Practice report: Defense licking wounds

The South Carolina defense has been looking forward to the bye week for several weeks. Now that it is finally upon them, they will spend the next week trying to get healthy for the final stretch run and the challenges each of the three opponents present.

The bye week for eight-ranked South Carolina could not come at a better time. The Gamecocks are battered, bruised, and reeling from the gruesome injury of running back Marcus Lattimore. Connor Shaw is wearing a walking boot after spraining his ankle in Saturday's game against Tennessee, Kelcy Quarles has been out the last two weeks due to suspension/injury from the LSU game, Byron Jerideau reinjured his ankle that he injured in the LSU game, and Jadeveon Clowney has been hampered by a foot injury that he suffered back in high school. With three of the four being starting defensive linemen, the break comes at a perfect time for defensive line coach Brad Lawing.

"It's big because we have some guys that are beat up," Lawing said. "You play nine straight weeks of college football and seven are in the SEC you're going to get beat up. We're tired and we need rest. We're bruised up so we can use the time off."

South Carolina navigated the first nine weeks with a 7-2 record, a record that has them back in the top 10 in the latest BCS standings after a pair of losses to fifth-ranked LSU and seventh-ranked Florida knocked them out of the top 10. South Carolina's SEC East championship hopes are still alive following Georgia's victory over Florida, but are still hanging by a thread. Carolina got back on the winning track Saturday with a 38-35 victory over Tennessee, a high-scoring affair that the Gamecock defense is not accustomed to seeing.

"Our main goal was to win the ball game and we did that," Lawing said. "We knew it was going to be hard to affect their quarterback and there were times that we did but we didn't do it enough.

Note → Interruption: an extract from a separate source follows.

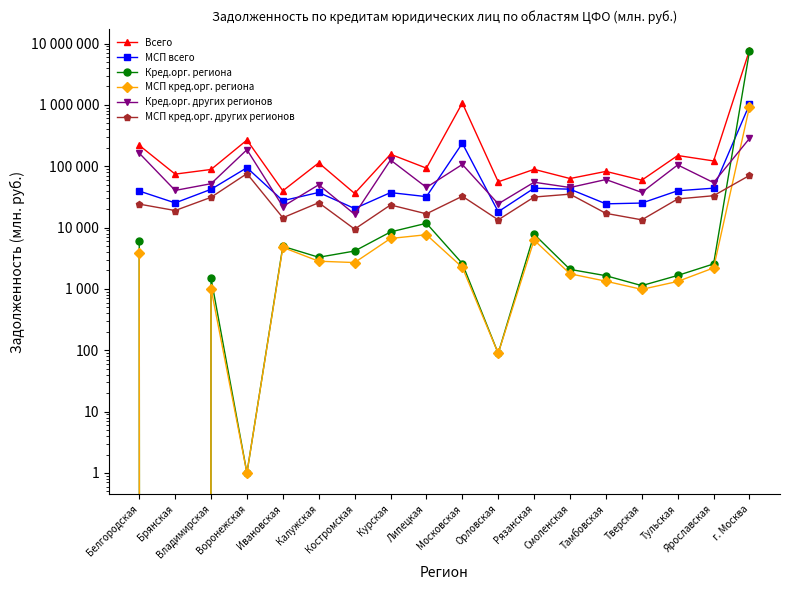

How many values in the МСП кред.орг. других регионов series are below 25416?

9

I've always operated on the premise that it takes 11 people to stop the run and 11 people to stop the pass. They handled the run most of the game as a defense but we didn't affect the quarterback consistently enough. We did early and hit him several times, but we allowed him to get in his rhythm."

Clowney, who said following the game that the Tennessee offensive line was the best he'd ever played against, did not play for part of the first quarter due to those bone spurs in his foot that has been an issue for several years.

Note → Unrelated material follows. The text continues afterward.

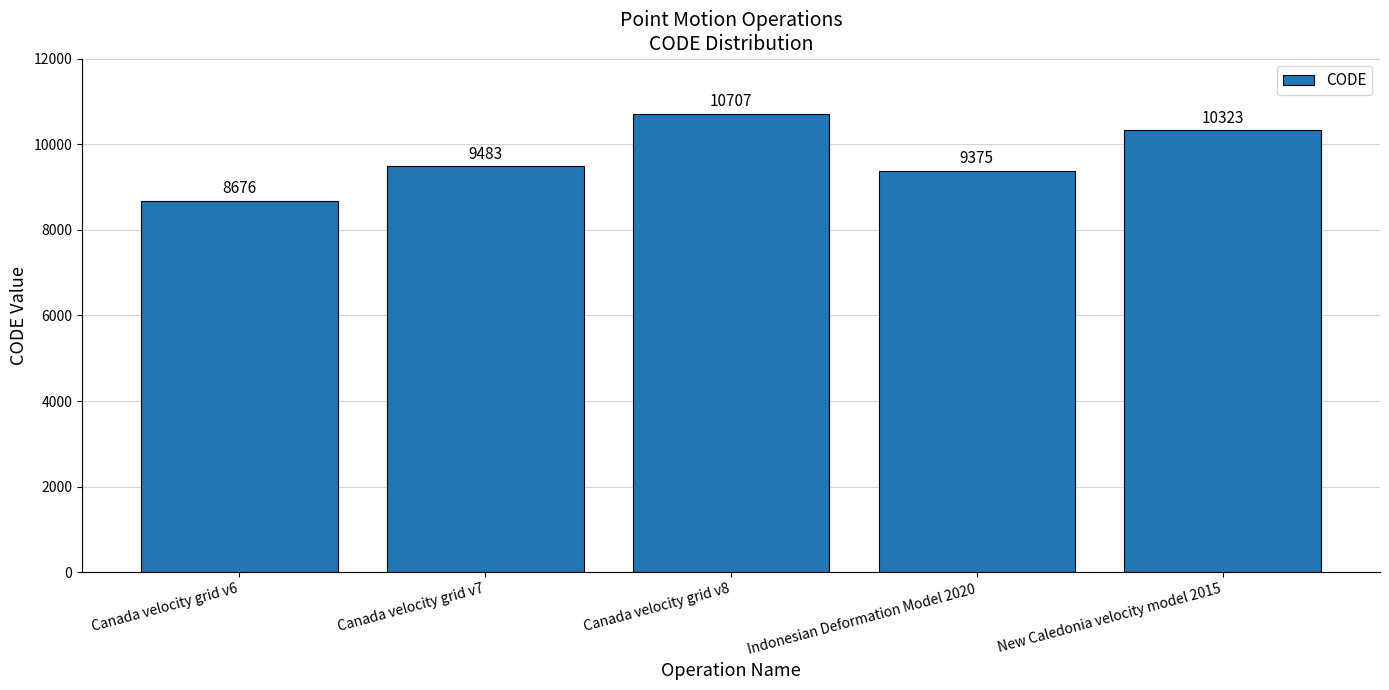

Reading left to right, transcribe all the data shown in this chart.

8676	9483	10707	9375	10323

"He didn't feel good warming up," Lawing said. "He played the first series and the second series he said ‘Coach, I can't give it my all right now.' I don't ever want to put a player out there that's not capable of playing full speed."

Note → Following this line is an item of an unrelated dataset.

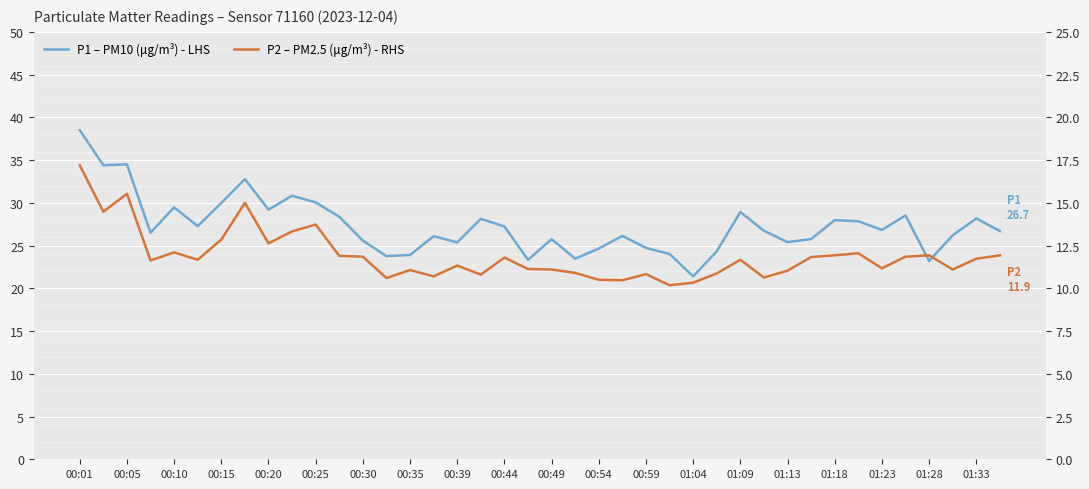

At which label does P1 – PM10 (μg/m³) - LHS reach its peak?

00:01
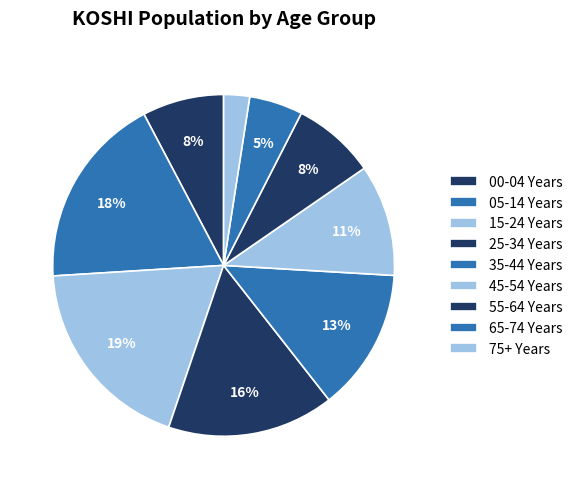

What is the smallest slice in the pie chart?

75+ Years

While on the sidelines getting treatment, Lawing brought former Gamecock Jordin Lindsey to prove a point. Clowney did not know who Lindsey was, but Lawing informed him that Lindsey once played with a broken wrist to encourage Clowney to fight through the pain and get back on the field.

"Jadeveon's foot is an on-going thing that's affected him all season," Lawing said. "It's just a pain issue, it's not something that is structurally wrong. It's just the pain level. They're painful so he has to fight through them."

After sitting out a series to get his foot worked on and retaped, Clowney came back to play the remainder of the game. He had the attention of the Volunteer offensive line, as has been the case most of the season. Clowney was routinely double-teamed so he was moved inside for a series just to see if it would work better.

"He did okay there," Lawing said. "I moved him in there just to get him away from all that stuff because they were turning the guard on him and sometimes the back also, which makes it difficult to pressure a guy. I moved him inside for a series and let him play a three-point technique. He's done that before this season and he did okay with it."

Clowney was moved back to the outside for the final drive, where he had the play of the game. He sacked Tennessee quarterback Tyler Bray, the first defensive lineman to do so all season, and caused a fumble that was recovered by Shaq Wilson. Clowney beat Vol tackle Antonio Richardson and there was no guard or running back to help.

"He just beat that tackle," Lawing said. "That tackle is a real good player, but he just beat him. Thank goodness he did."

Jerideau was injured during the game when he injured the same ankle he sprained several weeks ago. The coaches decided not to allow him to return to the game, but are hopeful that he will be 100% percent next week.

If there is a silver lining in the injuries, it is the fact that it is to veteran players who can afford to miss a few days of practice and allow younger guys to get more reps. Lawing doesn't have to tell his guys whether or not they should practice or not. He lets them decide on their own.

"I tell all of them to do what you can do, and I trust them," Lawing said. "If I didn't trust them it would be a different factor. I believe that if they can't go they're hurt and they can't push through it. I want to get them healthy for the stretch run."

With a stretch run that includes three very difficult offenses, Lawing will need his guys healthy. Arkansas and Clemson will both run wide open, spread offenses while Wofford runs that triple-option that is always tricky to stop.

"Hopefully in two weeks we'll be as healthy as we can be for the stretch run with Arkansas, Wofford and Clemson," Lawing said.